===== Dataset content
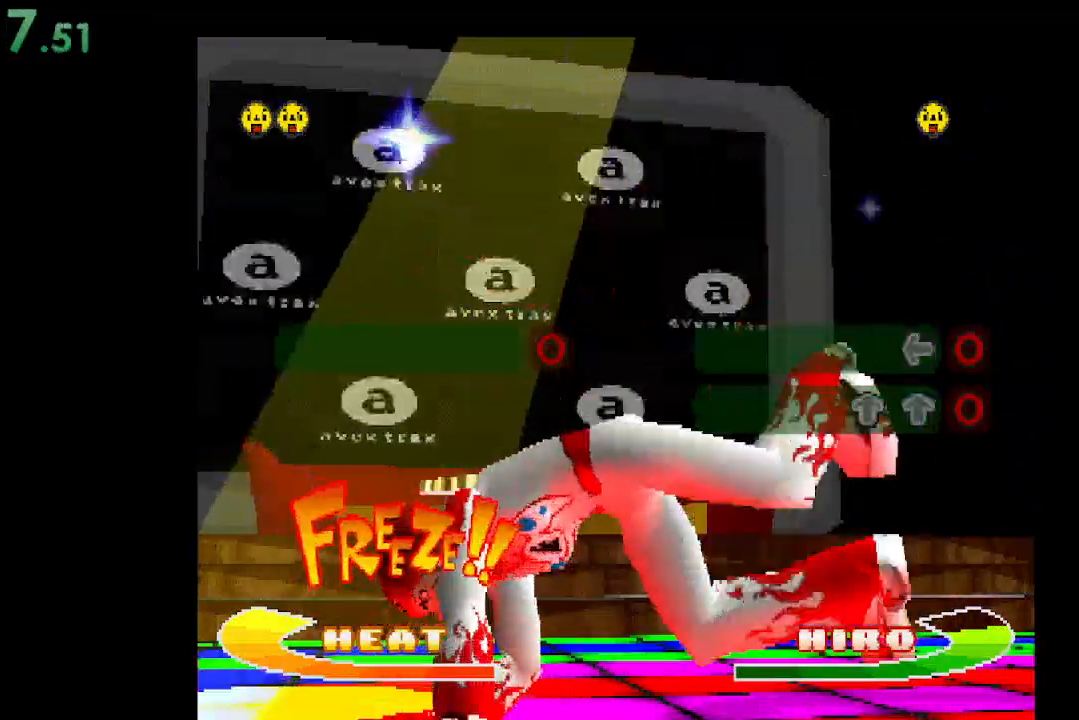
{"buttons": [], "events": []}
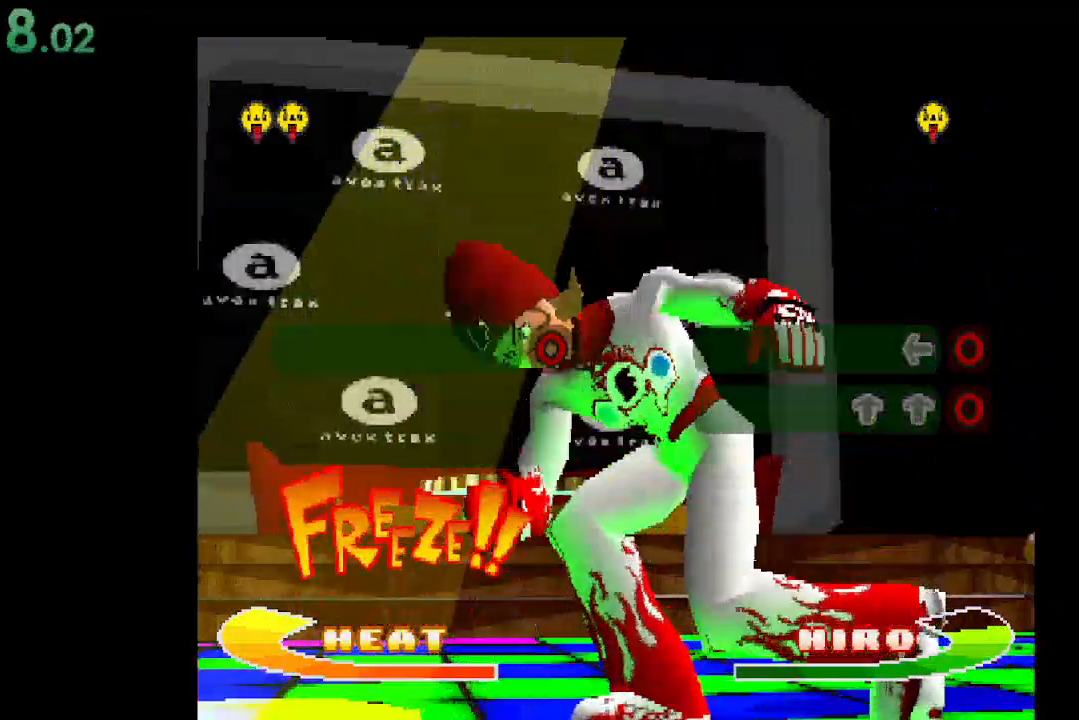
{"buttons": [], "events": []}
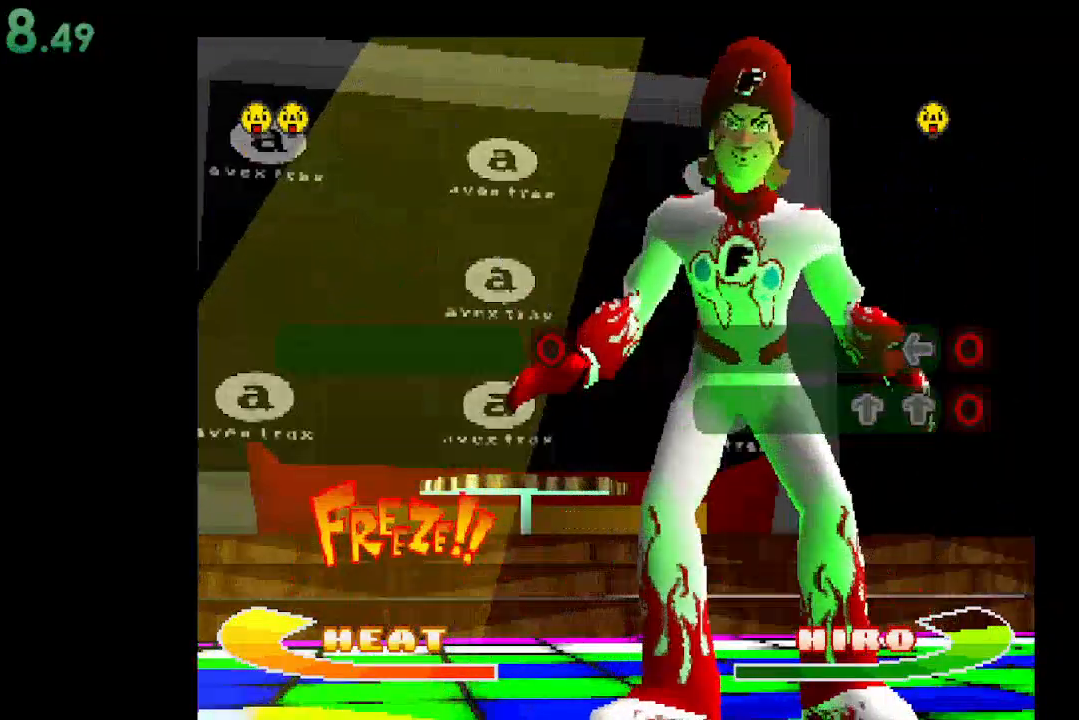
{"buttons": [], "events": [[200, "B", "down"], [333, "B", "up"]]}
==========
Description of the task: Leaving each image aside, repeat the listing above exactly.

Worked solution:
{"buttons": [], "events": []}
{"buttons": [], "events": []}
{"buttons": [], "events": [[200, "B", "down"], [333, "B", "up"]]}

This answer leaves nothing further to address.